The report identifies Deputy Interior Minister Luis Cañas as deciding who can or cannot enter Nicaragua. How does this system of de facto banishment work?
It’s about absolute control—from the top leadership, through the Army, Police, Sandinista Party structures, political secretaries, and victory units. They compile lists. In our earlier report, we identified 54 people involved in abuses, including Luis Cañas.
The goal is to silence critics and then make their lives impossible. It’s cruel, affecting not just individuals but their families. Those without documents cannot rebuild their lives, validate university degrees, or access pensions.
What can democratic states do to help citizens who cannot return?
First there were the 452 officially denationalized people who became stateless. Some countries—especially Spain—have shown solidarity by offering nationality. But those left de facto stateless face greater challenges, since they cannot prove their lack of citizenship. We are working with states to raise awareness of this problem.
The UN report recommends states adopt comprehensive measures to protect these people—facilitating refugee status, exile, or naturalization.
International Justice
What would it take for Nicaragua to face trial at the International Court of Justice for violating conventions against statelessness?

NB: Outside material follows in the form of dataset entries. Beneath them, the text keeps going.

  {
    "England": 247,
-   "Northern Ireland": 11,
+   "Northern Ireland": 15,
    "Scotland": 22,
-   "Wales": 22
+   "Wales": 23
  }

For me, this is perhaps the most important recommendation. Arbitrary deprivation of nationality on an individual scale is unmatched worldwide. Statelessness usually stems from wars or mass expulsions. But here, 452 people were each declared traitors to the homeland. No other country has done this. It is a clear violation of the Statelessness Reduction Convention.
We are urging states to bring the case. Many like the idea—but want others to act.

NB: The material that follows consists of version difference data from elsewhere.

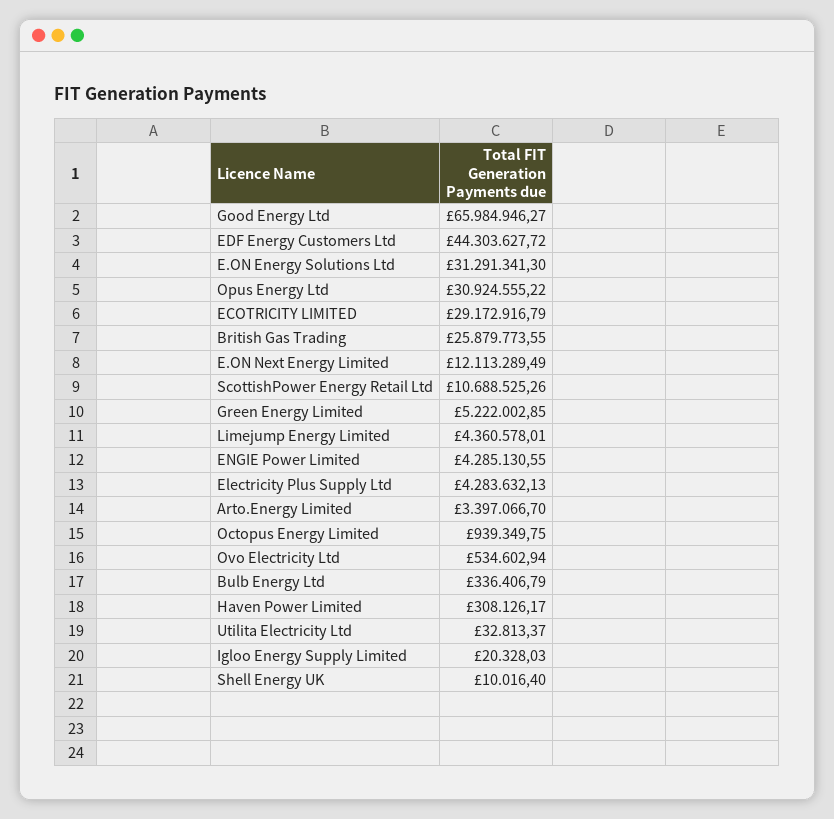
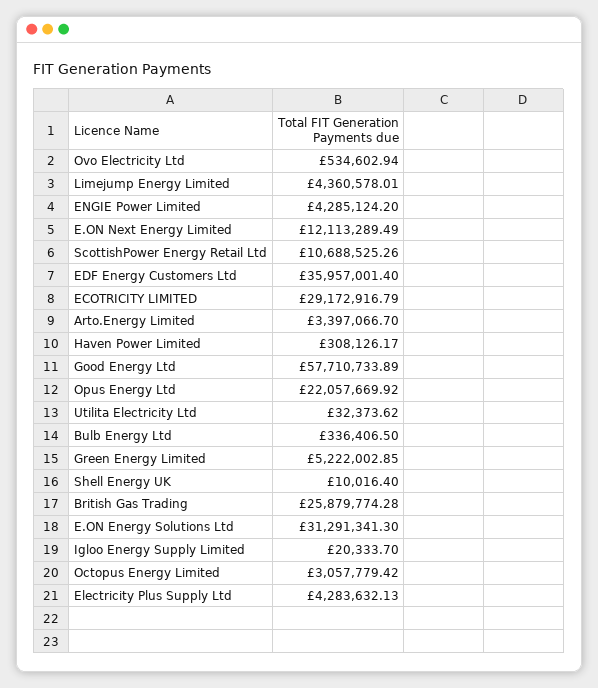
  {
-   "Good Energy Ltd": 65984946.27,
+   "Good Energy Ltd": 57710733.89,
-   "EDF Energy Customers Ltd": 44303627.72,
+   "EDF Energy Customers Ltd": 35957001.4,
    "E.ON Energy Solutions Ltd": 31291341.3,
-   "Opus Energy Ltd": 30924555.22,
+   "Opus Energy Ltd": 22057669.92,
    "ECOTRICITY LIMITED": 29172916.79,
-   "British Gas Trading": 25879773.55,
+   "British Gas Trading": 25879774.28,
    "E.ON Next Energy Limited": 12113289.49,
    "ScottishPower Energy Retail Ltd": 10688525.26,
    "Green Energy Limited": 5222002.85,
    "Limejump Energy Limited": 4360578.01,
-   "ENGIE Power Limited": 4285130.55,
+   "ENGIE Power Limited": 4285124.2,
    "Electricity Plus Supply Ltd": 4283632.13,
    "Arto.Energy Limited": 3397066.7,
-   "Octopus Energy Limited": 939349.75,
+   "Octopus Energy Limited": 3057779.42,
    "Ovo Electricity Ltd": 534602.94,
-   "Bulb Energy Ltd": 336406.79,
+   "Bulb Energy Ltd": 336406.5,
    "Haven Power Limited": 308126.17,
-   "Utilita Electricity Ltd": 32813.37,
+   "Utilita Electricity Ltd": 32373.62,
-   "Igloo Energy Supply Limited": 20328.03,
+   "Igloo Energy Supply Limited": 20333.7,
    "Shell Energy UK": 10016.4
  }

Is it a matter of political will?
Yes. It is costly—millions of dollars—to bring a case. And only two or three new cases reach the ICJ each year. Nicaragua has appeared before the Court more than any other country.
When our last report was presented to the UN Human Rights Council, Nicaragua withdrew from the Council. It also left the ILO, UNESCO, IOM, and UNHCR after critical reports. But it clings to the International Court of Justice, even mentioning it five times in the new Constitution.
A condemnation by the International Court of Justice for deprivation of nationality would have a very significant effect. We are fostering discussions among states to seek solutions. I hope for progress but cannot yet say more at this time.